One way to visualize this is to take a rubber band and poke thumbtacks into it, equal distance apart, all around it. The rubber band represents the fabric of the universe, and the thumbtacks represent galaxies. You can stretch the band in any direction, and all of the tacks will move away from each other equally.

The carrier, the rubber band, is expanding, and the dots are moving with it. The same thing will happen no matter where you pull on the rubber band, so no point can be clearly identified as the center of your rubber band universe. The tacks, however, are not changing in size.
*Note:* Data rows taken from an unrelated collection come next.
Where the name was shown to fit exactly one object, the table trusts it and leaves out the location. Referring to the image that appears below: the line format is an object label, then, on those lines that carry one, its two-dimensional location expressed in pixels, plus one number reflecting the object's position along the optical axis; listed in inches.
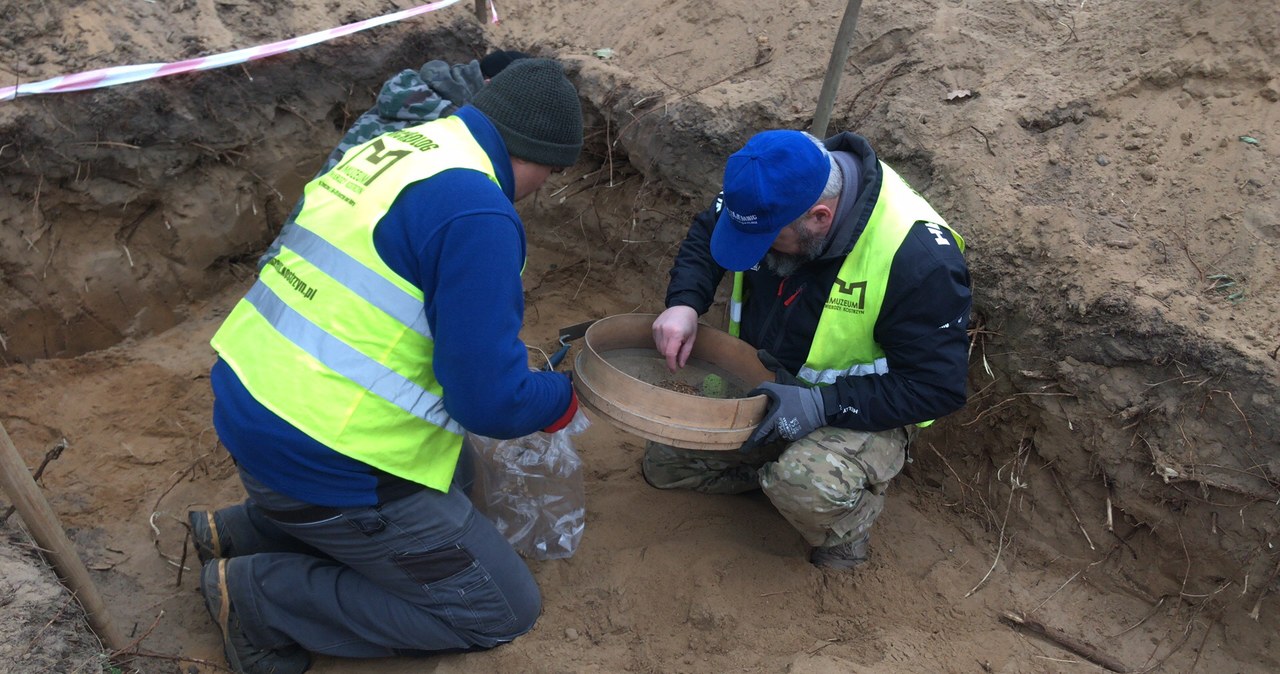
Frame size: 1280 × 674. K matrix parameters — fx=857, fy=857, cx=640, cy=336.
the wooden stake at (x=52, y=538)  85.8
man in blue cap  103.7
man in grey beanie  86.4
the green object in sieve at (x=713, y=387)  121.3
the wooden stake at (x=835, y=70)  128.2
In the rubber band model, the tacks are galaxies, which are bound and contained by gravity (or maybe dark matter), and thus not expanding internally with space.

The objects aren’t moving relative to a center. Space is expanding. Just as the thumb tack does not change spots on the rubber band, the distant galaxies don’t change spots in the fabric of space. The light from those galaxies, however, can still only travel at 186,000 miles per second. Any light from galaxies that were outside of our viewing range 13.8 billion years ago will never reach us. In fact, if the rate of expansion of space keeps increasing, earth bound observers will gradually be able to see a smaller and smaller portion of the universe.

Galaxies are moving relative to each other, but not as the primary method of expansion. It’s more difficult to wrap one’s head around this in three dimensions, and this example is quite simplified, but it’s about as representative as we can get without a lot of math that I don’t have in my head.

Back to your regularly scheduled negative news.